Бумажный тигр (II. - "Форма") | страница 4
— Что такое? — Лэйд звякнул крышкой табакерки, — Ты боишься? Или просто…
Бросок был стремительный. Жителю глубин не требовалось напрягать мышцы и сухожилия, как примитивным обитателям суши, его тело было устроено иначе. Привыкшее раздвигать толщу вод, оно могло действовать с невообразимой для теплокровного скоростью. Но прежде ему не приходилось сталкиваться с другим хищником.

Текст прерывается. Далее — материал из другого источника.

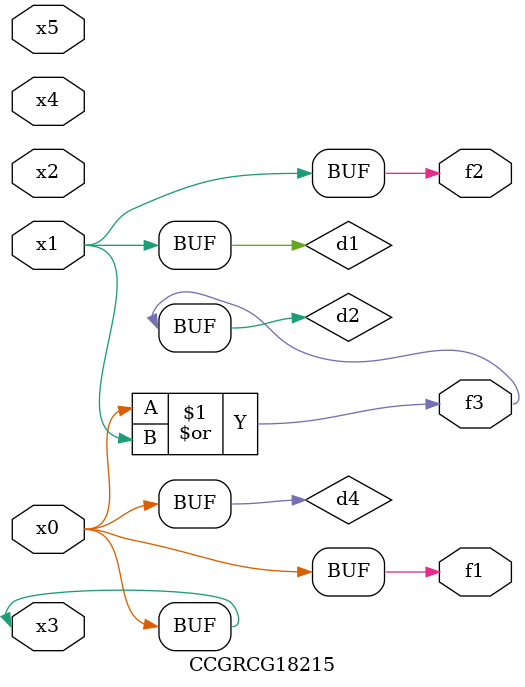
<source format=v>
module CCGRCG18215(
	input x0, x1, x2, x3, x4, x5,
	output f1, f2, f3
);

	wire d1, d2, d3, d4;

	and (d1, x1);
	or (d2, x0, x1);
	nand (d3, x0, x5);
	buf (d4, x0, x3);
	assign f1 = d4;
	assign f2 = d1;
	assign f3 = d2;
endmodule

</source>
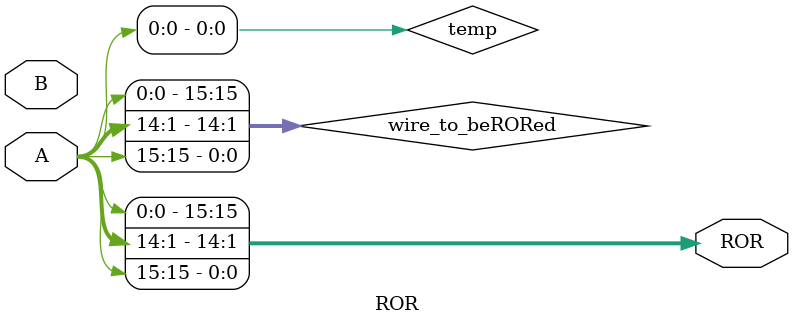
<source format=v>
`timescale 1ns / 1ps


module ROR(
    input[15:0] A,
    input[15:0] B,
    output reg[15:0]  ROR
    );
//Ja shtojm funksionalitetin masnej
reg [15:0] wire_to_beRORed;
reg temp ;
always @(A)
begin
wire_to_beRORed = A ;
temp = wire_to_beRORed[0];
wire_to_beRORed[0] = wire_to_beRORed[15];
wire_to_beRORed[15] = temp ;
ROR = wire_to_beRORed;
end
//wire[15:0] wire_to_beRORed;
//assign wire_to_beRORed = A;
//assign A[15]=A[0];
//wire temp; 
//assign temp = wire_to_beRORed[15];
//assign wire_to_beRORed[15] = wire_to_beRORed[0];
//assign wire_to_beRORed[0] = temp;

endmodule

</source>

Лэйд отшатнулся. Не назад, где его смяло бы следующим броском, не в бок, где его мгновенно оплели бы гибкие щупальца. Вперед и немного в сторону. Движение было не изящное, как изящны движения в танце или фехтовальном поединке, не плавное, но заблаговременно просчитанное. И, кажется, удачное.

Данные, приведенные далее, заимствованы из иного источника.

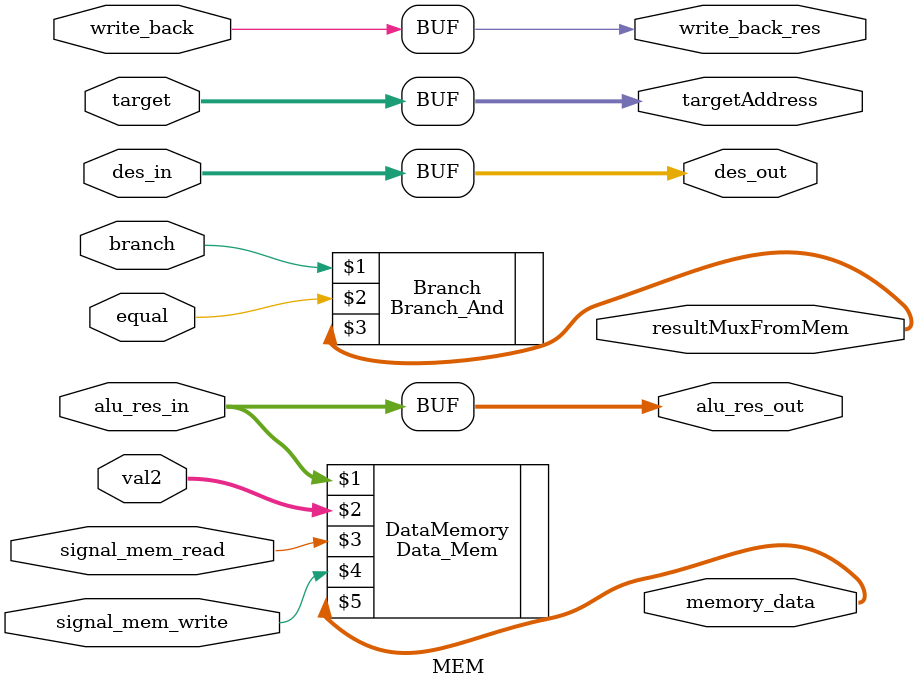
<source format=v>
`timescale 1ns / 1ps
module MEM(
		input [31:0] target,
		input equal,
		input [31:0] alu_res_in,
		input [31:0] val2,
		input [31:0] des_in,
		input signal_mem_read,
		input signal_mem_write,
		input write_back,
		input branch,
		output write_back_res,
		output [31:0] memory_data,
		output [31:0] alu_res_out,
		output [31:0] des_out,
		output [31:0] resultMuxFromMem,
		output [31:0] targetAddress
    );
	 
	 assign des_out=des_in;
	 assign alu_res_out=alu_res_in;
	 assign write_back_res=write_back;
	 assign targetAddress=target;
	 //instance
	 Branch_And Branch(branch,equal,resultMuxFromMem);
	 Data_Mem DataMemory(alu_res_in,val2,signal_mem_read,signal_mem_write,memory_data);


endmodule

</source>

Стеганув по пустоте своими подрагивающими багровыми и лиловыми хлыстами, медузоподобная тварь резко подобралась, обнаружив его новое местоположение, и была готова мгновенно ударить еще раз. Но не ударила. Потому что ее напрягшиеся отростки, чертившие обманчивые сложные узоры перед лицом жертвы, вдруг неестественно напряглись. А потом беспорядочно заметались в воздухе, точно пытаясь нащупать вокруг себя сотни целей одновременно. Но это уже не было смертоносной атакой. Это было болью.
— Кажется, мой амулет оказался действенным, — Лэйд предусмотрительно попятился, чтоб не попасть под этот шквал беспорядочных ударов, и защелкнул пустую табакерку, — И по всему выходит, что ты проиграл спор, приятель.

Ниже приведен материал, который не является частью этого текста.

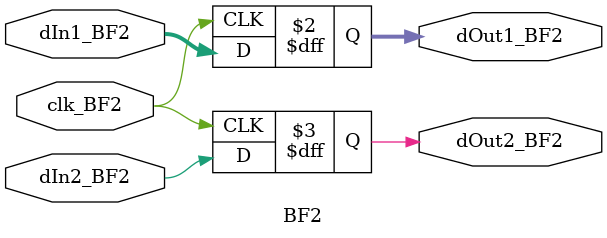
<source format=v>
module BF2(
    input [31:0]dIn1_BF2,
    input dIn2_BF2, clk_BF2,
	output reg [31:0]dOut1_BF2,
    output reg dOut2_BF2
);
// Conexiones 


// Cuerpo del modulo
always@(posedge clk_BF2)
begin
   dOut1_BF2 <= dIn1_BF2;
   dOut2_BF2 <= dIn2_BF2;
end

endmodule

</source>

Огромная медуза не могла его слышать. Ее полупрозрачные лепестки трепетали, конвульсивно стискивая друг друга, так сильно, что на слюдяной поверхности выступали мясистые алые прожилки. Некоторые из них беззвучно таяли, опадая, другие отчаянно дергались, истончаясь и беззвучно лопаясь, как мыльные пузыри.
Попытка бегства была напрасной и слишком запоздавшей. Тварь бросилась прочь по переулку. Она чувствовала близость моря и думала, что по этому каменному ущелью успеет до него добраться. Но заключенная в амулете Лэйда сила подточила ее силы. Она врезалась в стену дома и, судорожно дергая щупальцами, стала медленно сползать по ней, оставляя на камне слизистый влажный след. Ее тончайшие покровы уже не казались такими прозрачными, как прежде. Они уже не хлестали воздух, они едва ворочались. Щупальца бессильно стегали по брусчатке, вялые, как шланги, в которых пропал напор.
Лэйд спрятал табакерку в карман пиджака. Опустевшая, она весила немногим меньше, чем полная.
— Прекрасная соль, — вздохнул он, — ее еще называют молдоновской. Большие кристаллы и минимум вполовину более соленая, чем обычные сорта. Как утверждает мой знакомый, мистер Хиггс, превосходное подспорье для супов и горячих похлебок. Кажется, вы первый мой покупатель, который не оценил ее по достоинству. А эти три унции, между прочим, обошлись мне в полтора шиллинга!